Friday, October 30, 2009

"Energy Healings" - Hype or Healthy?

I live in Sedona, Arizona, a somewhat new-age community where there is an "energy healer" on every block. But in the off-chance that you may not have this luxury, let me describe what I'm talking about. There's a new study just published in a respected scientific journal that reviews the science behind a growing, worldwide interest in what the authors call "biofield therapies." These therapies are often practiced under common names such as Reiki, Therapeutic Touch and Healing Touch.

Biofield therapies, which claim to use subtle energy to stimulate the body's healing process, are promising complementary interventions for pain reduction in a number of conditions, reducing anxiety for hospitalized patients and reducing agitated behaviors in dementia, over and above what standard treatments can achieve. However, longer-term effects are less clear. Dr. Shamini Jain (UCLA) and Dr. Paul Mills (University of California, San Diego) published their review of the science behind biofield therapies in this week's Journal of Behavioral Medicine.

A significant number of patients use Reiki, Therapeutic Touch or Healing Touch despite very little which proves that they work.

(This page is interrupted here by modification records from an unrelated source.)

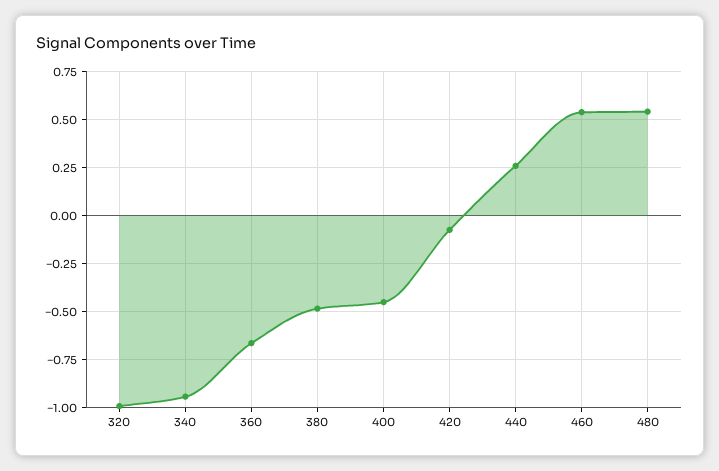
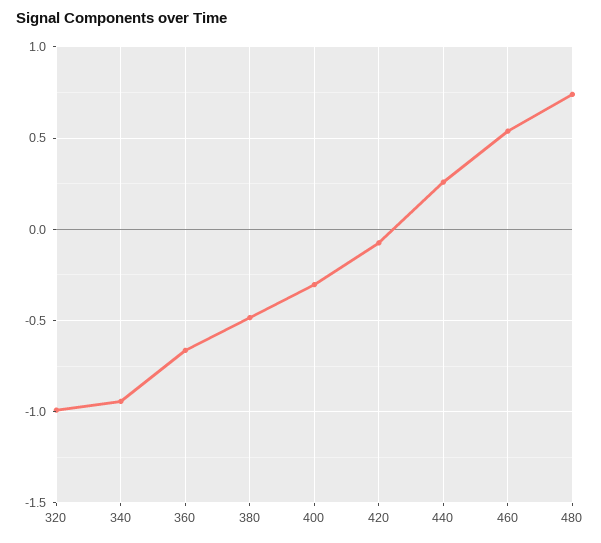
  {
    "320": -1,
    "340": -0.95,
    "360": -0.65,
    "380": -0.5,
-   "400": -0.45,
+   "400": -0.3,
    "420": -0.1,
    "440": 0.25,
    "460": 0.55,
-   "480": 0.55
+   "480": 0.75
  }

These techniques have been used over millennia in various cultural communities to heal physical and mental disorders. They have only recently been under the scrutiny of current Western scientific methods.

Jain and Mills did a detailed review of 66 clinical studies looking at biofield therapies in different patient populations with a range of ailments. They examine the strength of the evidence for the efficacy of these complementary therapies. While they consider the published work on this science to be of average quality, in scientific terms, they do indeed find strong evidence that biofield therapies reduce pain intensity in free-living populations, and moderate evidence that they are effective at lowering pain in hospitalized patients as well as in patients with cancer.

There is also moderate evidence that these therapies ease agitated behaviors in dementia and moderate evidence that they reduce anxiety in hospitalized patients. The authors found inconclusive evidence for biofield therapies on symptoms of fatigue and quality of life in cancer patients, as well as for overall pain reduction, and anxiety management in cardiovascular patients. It is clear from this analysis of the data that something is going on with Biofield therapy work, and that some people can benefit greatly from the practice.